LocateAnything: decoding bounding boxes in parallel instead of one token at a time

Jun 9, 2026

Paper notes

paper-notes vision-language grounding nvidia

Project: LocateAnything — lives in the Embodied directory of NVIDIA’s Eagle repo Paper: LocateAnything (PDF) — Wang, Liu, Kuang, Wei, et al., arXiv:2605.27365 (2026) Model: nvidia/LocateAnything-3B · Demo: HF Space License: code Apache 2.0, weights under the NVIDIA Model License

TL;DR

LocateAnything is a 3B vision-language model for visual grounding — point at an object with a box, detect many objects at once, localize a GUI element or a line of text, drop a point on a target. The interesting bit is how it emits boxes: instead of generating coordinate tokens autoregressively, one number after another, it uses Parallel Box Decoding (PBD) to predict each box as a single atomic unit in one forward pass. The payoff is throughput — a reported 12.7 boxes-per-second on an H100, ~10× faster than Qwen3-VL and ~2.5× faster than Rex-Omni — while still landing SOTA accuracy on grounding benchmarks.

The problem with autoregressive boxes

Most VLM-based detectors fold localization into text generation: a box becomes a little string like [x1, y1, x2, y2], emitted token by token. That’s elegant — one unified head for everything — but it’s slow and fragile at scale. Decoding 50 objects means decoding hundreds of coordinate tokens strictly in sequence, and a single mis-sampled digit mid-box corrupts the geometry. The autoregressive prior also doesn’t really want to model “a set of boxes”; it models “a sequence of characters that happen to be coordinates.”

Approach

Two ideas carry the work:

Parallel Box Decoding. A box is treated as one atomic output rather than a token sequence, so geometric coherence is preserved and many boxes decode concurrently. This is where the throughput comes from — the model isn’t paying the per-token serialization tax for every coordinate.
Hybrid inference. A fast multi-token-prediction (MTP) path does the bulk of the work, with a next-token-prediction (NTP) fallback for stability when the fast path is uncertain. You get speed by default and correctness when it matters.

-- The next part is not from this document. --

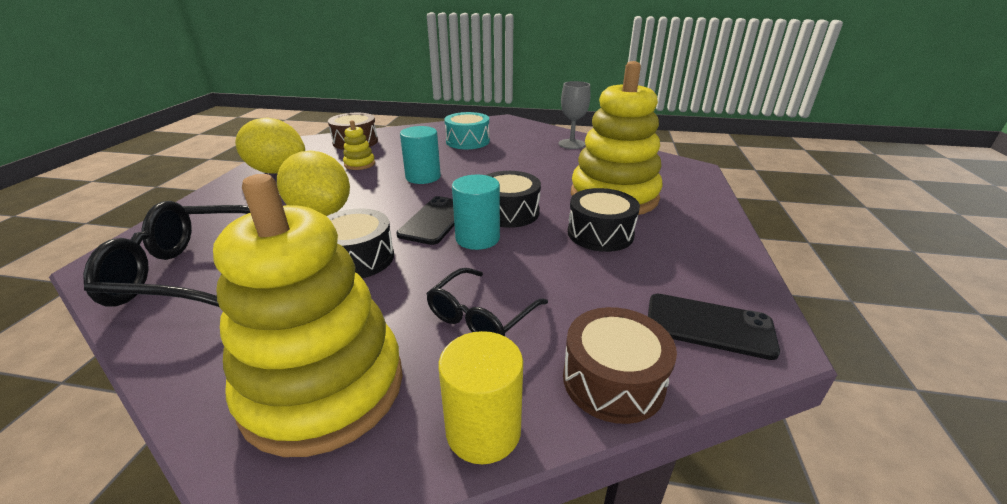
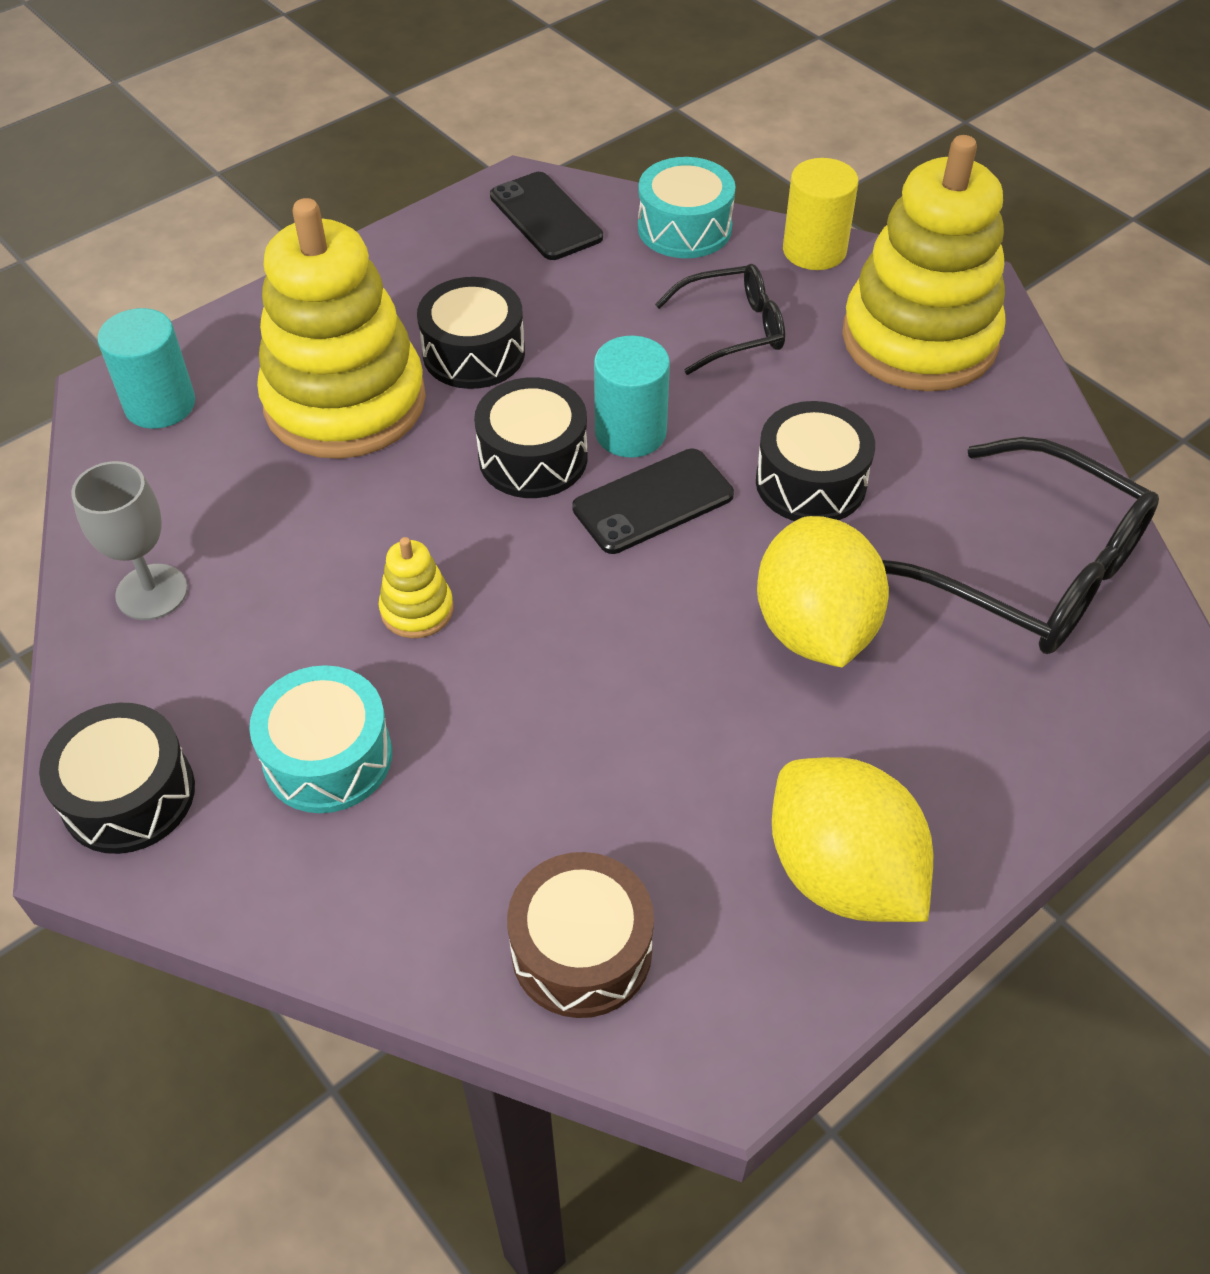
camera: 140 degrees left, 20 degrees up
yellow stacking toy [343,120,375,170] -> yellow stacking toy moved to [379,537,453,638]
turquoise cylinder [400,126,441,184] -> turquoise cylinder moved to [98,308,195,429]
brown drum [563,307,677,424] -> turquoise drum [638,157,735,258]
none -> black drum [39,703,195,854]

The stack itself is conventional in the good way: a Moon-ViT vision encoder at native resolution, an MLP projector bridge, and a Qwen2.5 language decoder. On Hopper/Blackwell it can use MagiAttention; otherwise it falls back to plain SDPA.

What it was trained on

LocateAnything-Data is the other half of the story: ~138M language queries and ~785M boxes across ~12M images, spanning detection, referring-expression comprehension, GUI grounding, OCR/text localization, layout understanding, and pointing. One model, one schema, six task families.

Results

A single backbone covering a spread that usually needs separate specialist models:

LVIS — 50.7 F1 (open-vocabulary detection)
COCO — 54.7 F1
ScreenSpot-Pro — 60.3 avg (GUI element grounding)
DocLayNet — 76.8 F1 (document layout)

Why it matters (to me)

The recurring lesson is that output representation is a design decision, not a given. The field defaulted to “everything is a token sequence” because it unified training, but for structured spatial outputs that default quietly costs you an order of magnitude in throughput. PBD is a clean reminder that when your output has structure — a box is four numbers with geometric constraints, not four independent characters — modeling that structure directly beats forcing it through the autoregressive funnel. For anything robotics- or agent-facing, where you’re localizing dozens of things per frame in a loop, that 10× is the difference between usable and not.